## Source information
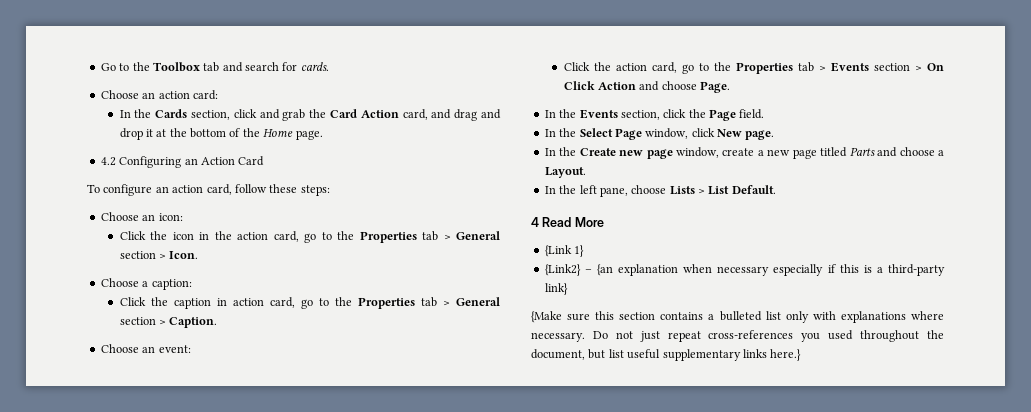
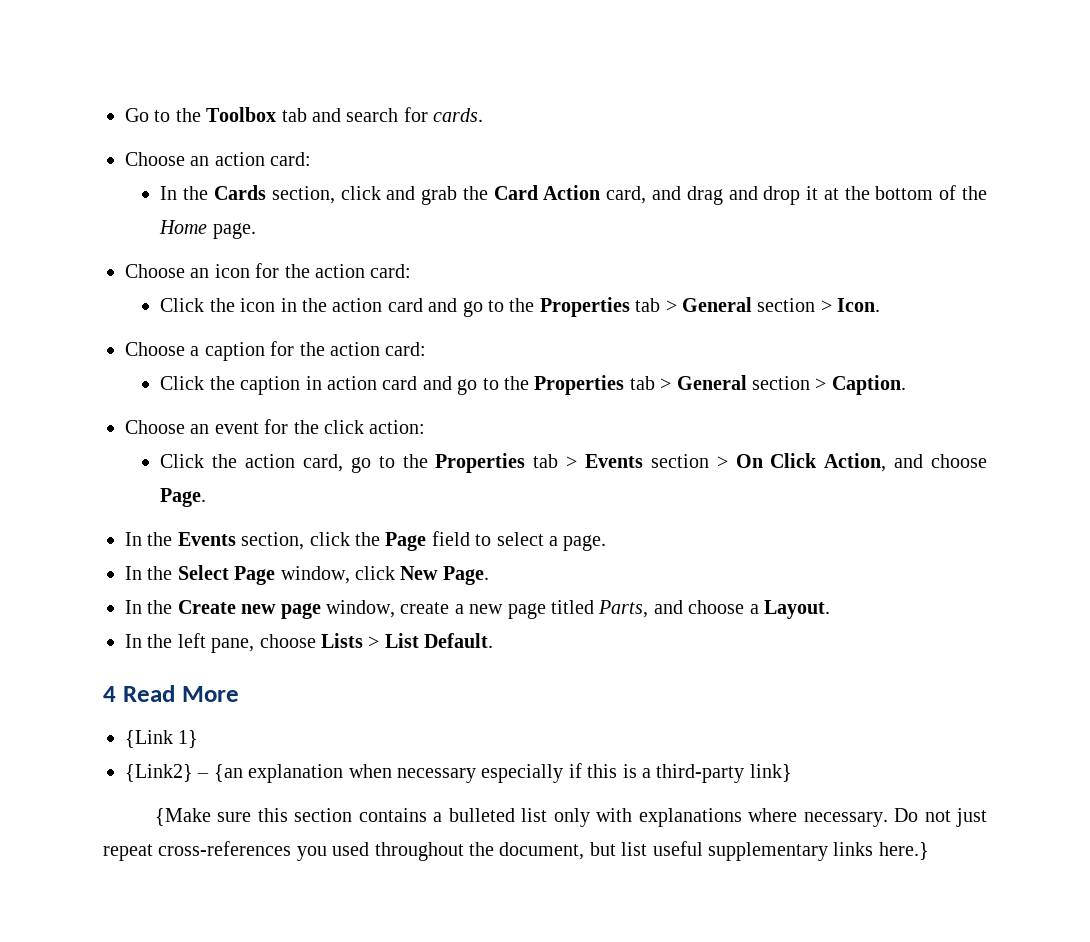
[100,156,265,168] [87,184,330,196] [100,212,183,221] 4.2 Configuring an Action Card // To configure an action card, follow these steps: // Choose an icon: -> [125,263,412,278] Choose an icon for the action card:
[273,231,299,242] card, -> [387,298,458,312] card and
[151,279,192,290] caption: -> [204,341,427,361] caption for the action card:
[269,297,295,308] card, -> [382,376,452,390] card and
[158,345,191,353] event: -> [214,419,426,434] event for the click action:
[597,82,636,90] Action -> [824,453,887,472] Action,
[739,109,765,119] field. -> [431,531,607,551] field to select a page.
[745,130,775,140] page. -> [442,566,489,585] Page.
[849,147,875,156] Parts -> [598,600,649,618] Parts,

...

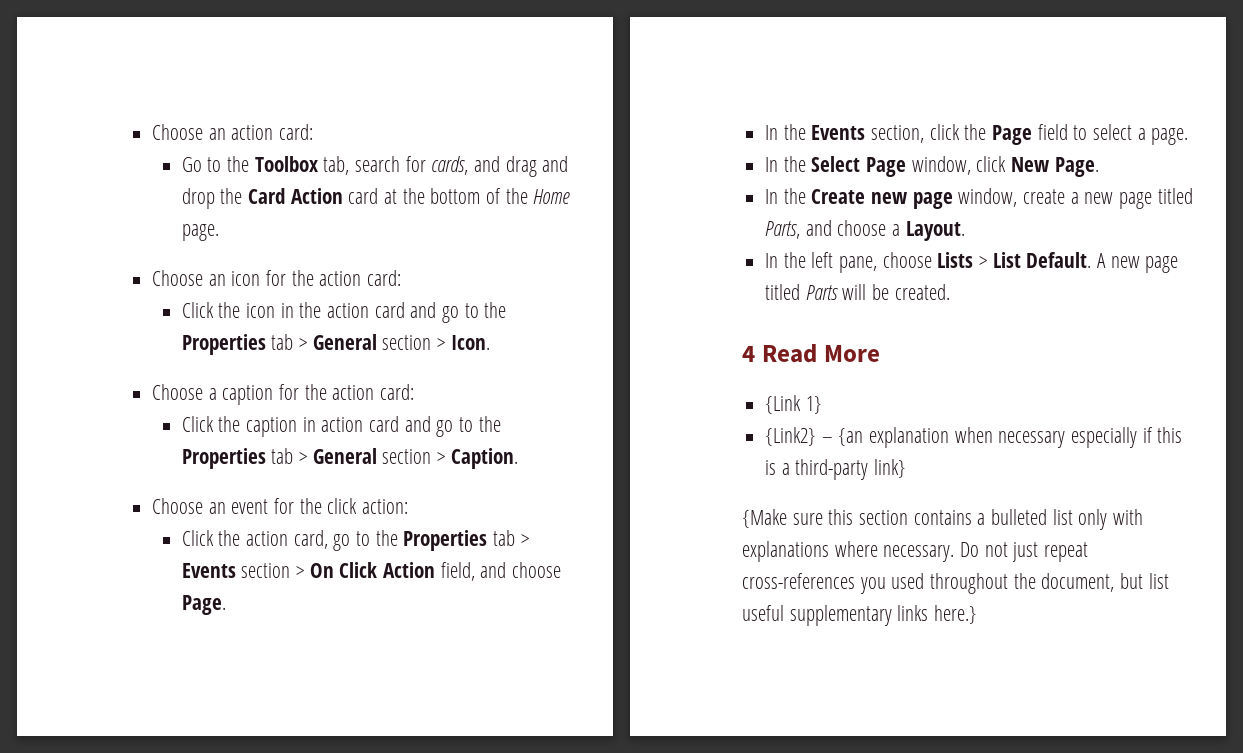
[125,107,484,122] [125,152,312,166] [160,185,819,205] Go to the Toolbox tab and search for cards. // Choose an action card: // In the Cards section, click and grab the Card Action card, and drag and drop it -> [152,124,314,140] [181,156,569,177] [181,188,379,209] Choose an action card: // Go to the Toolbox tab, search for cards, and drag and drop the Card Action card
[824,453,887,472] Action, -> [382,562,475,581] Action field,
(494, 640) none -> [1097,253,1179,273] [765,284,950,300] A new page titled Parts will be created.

## Directive
Out of the data above, give again only the lines starting at the one holding "[824,453,887,472] Action, ->" and ending at the one holding "(494, 640) none", unchanged.

## Written answer
[824,453,887,472] Action, -> [382,562,475,581] Action field,
(494, 640) none -> [1097,253,1179,273] [765,284,950,300] A new page titled Parts will be created.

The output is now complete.